I'm not saying there can't be another 90's-like Vancouver bust, but it's a different ballgame today (and RBC points that out too). What I am saying is look at hard numbers from a variety of sources before predicting doom and market panic.

That said, I'm doing all my investing in Edmonton.

patriotz said...

I'm not saying there can't be another 90's-like Vancouver bust, but it's a different ballgame today

You bet it is. The US (and Vancouver) was experiencing the dot-com boom in the late 90's, but the US has now entered the biggest asset bust since the Great Depression.

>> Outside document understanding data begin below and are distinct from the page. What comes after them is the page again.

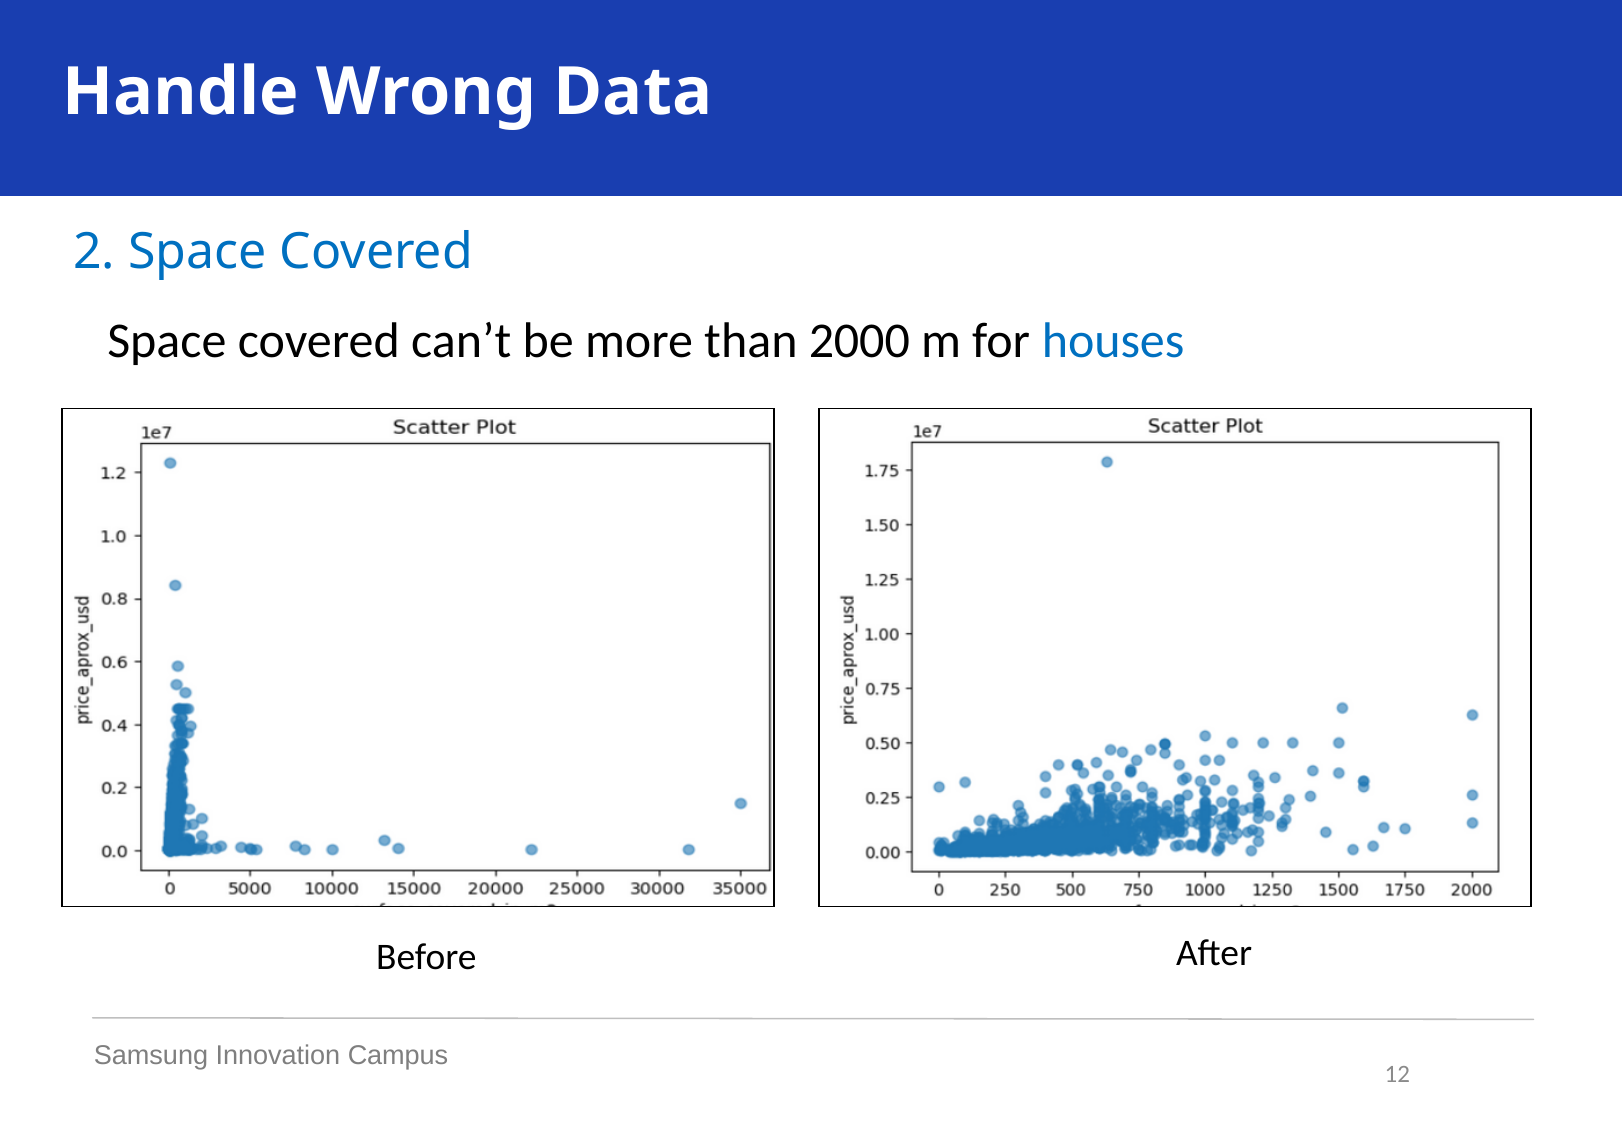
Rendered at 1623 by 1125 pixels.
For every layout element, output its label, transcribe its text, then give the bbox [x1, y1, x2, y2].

text_box 2. Space Covered [73, 218, 1563, 279]
text_box Samsung Innovation Campus [93, 1037, 568, 1071]
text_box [0, 0, 1623, 197]
text_box After [1161, 920, 1299, 981]
text_box [62, 408, 774, 907]
text_box [819, 408, 1531, 907]
text_box Before [361, 924, 499, 985]
text_box Space covered can’t be more than 2000 m for houses [92, 299, 1237, 375]
slide_number 12 [1074, 1042, 1425, 1103]
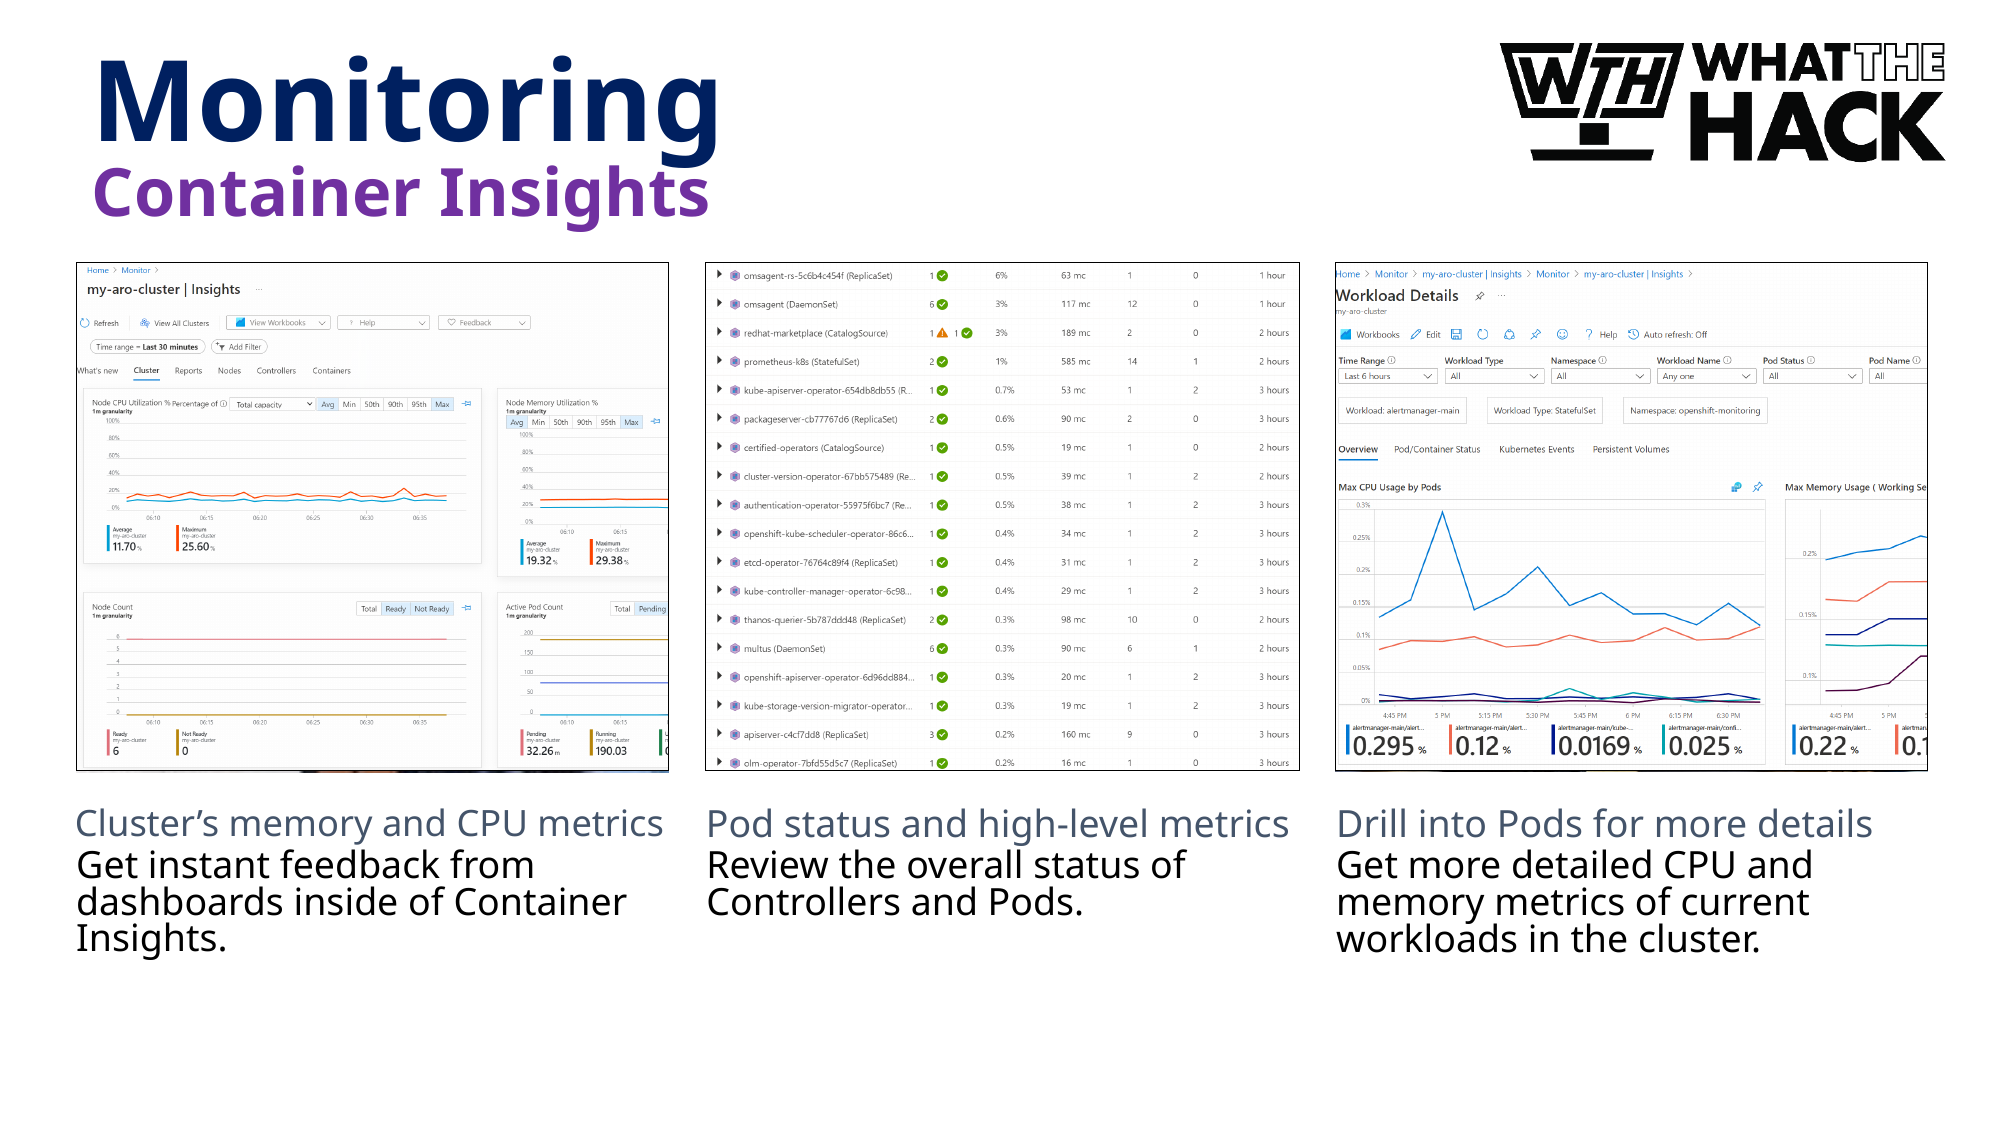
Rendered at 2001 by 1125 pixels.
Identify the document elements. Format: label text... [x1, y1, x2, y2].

picture [705, 262, 1300, 771]
list Cluster’s memory and CPU metrics [74, 808, 669, 847]
picture [76, 262, 669, 773]
list Pod status and high-level metrics [705, 808, 1300, 1125]
list Get more detailed CPU and memory metrics of current workloads in the cluster. [1335, 849, 1930, 1125]
text_box Monitoring Container Insights [91, 99, 1426, 230]
list Review the overall status of Controllers and Pods. [706, 849, 1300, 922]
picture [1335, 262, 1928, 772]
list Drill into Pods for more details [1335, 808, 1930, 849]
list Get instant feedback from dashboards inside of Container Insights. [76, 849, 670, 922]
picture [1426, 0, 2000, 242]
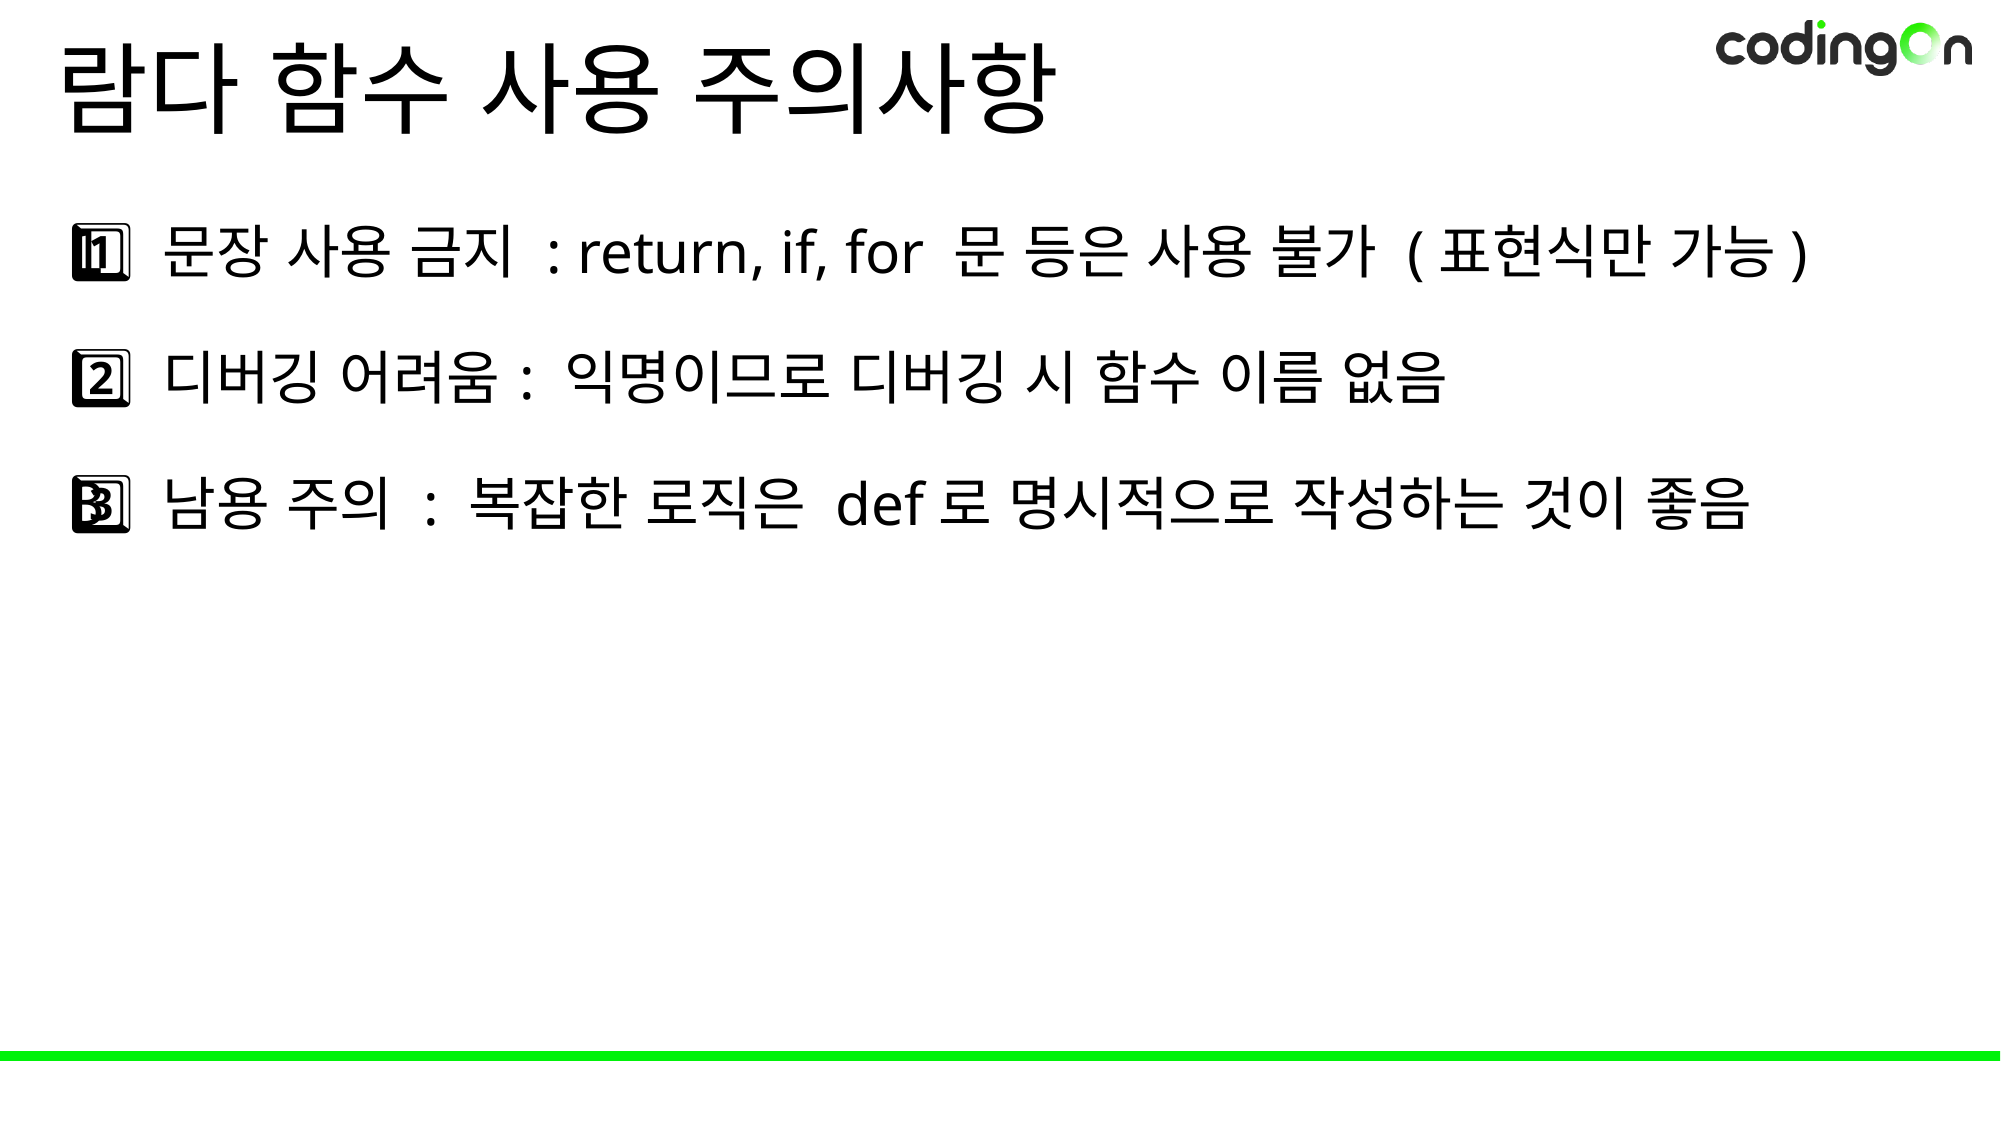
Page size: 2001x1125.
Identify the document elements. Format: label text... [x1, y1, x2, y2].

picture [1767, 20, 1972, 76]
title 람다 함수 사용 주의사항 [41, 0, 1767, 188]
text_box 1️⃣ 문장 사용 금지 : return, if, for 문 등은 사용 불가 (표현식만 가능) 2️⃣ 디버깅 어려움 : 익명이므로 디버깅 시 함수 이름 없음 3️⃣ 남용 주의 : 복잡한 로직은 def로 명시적으로 작성하는 것이 좋음 [54, 172, 1975, 586]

Appropriate point of comparison is with the early 80's. BC forest industry is already there. Next up: tourism, film making, etc.

Strataman said...

chris "Condos and townhomes will continue to be the most affordable, and will be less impacted, and take longer to feel, any downturn. " I would strongly disagree with this. I expect condos to be much harder hit then SFH. My reasoning is the majority of condo owners bought in panick mode (witness the lineups nosubject to's etc). Condos built in the last 5 years are ALL budget affairs and maintenance costs will skyrocket, expect +5% increases every year for eternity. Many were bought by partnerships of singles with less then a year of personal committment. Many depend on two full time salaries (the majority) and with the recession, in the US any benefit real or percieved from the Olympics will be totally wiped out this year. 220,000 construction workers will drop to 20,000 construction workers a year from now. Downtown condo's will be devastated...except for a minority of ultra high end units. If your unit/tower is not one block max from waterfront it's history. 2 blocks will be discount housing 1 bedrooms at 140K in 4 years, one bedrooms at 30% less next summer after a 20 % drop this summer. The olympics will cause the slowdown in drop (only 30%), without them it would easily be 40. So you see I agree the Olympics will prop up things a bit!

solipsist said...

That all sounds about right. I especially like strataman's outlook, but i think we will see more than a 30% hair cut.

Chris said...

Fair comments. We will see a drop in some Vancouver areas, but there are still some positive things going on.

I suppose it's easier to point out the potential drops than to find and invest in more positive trends.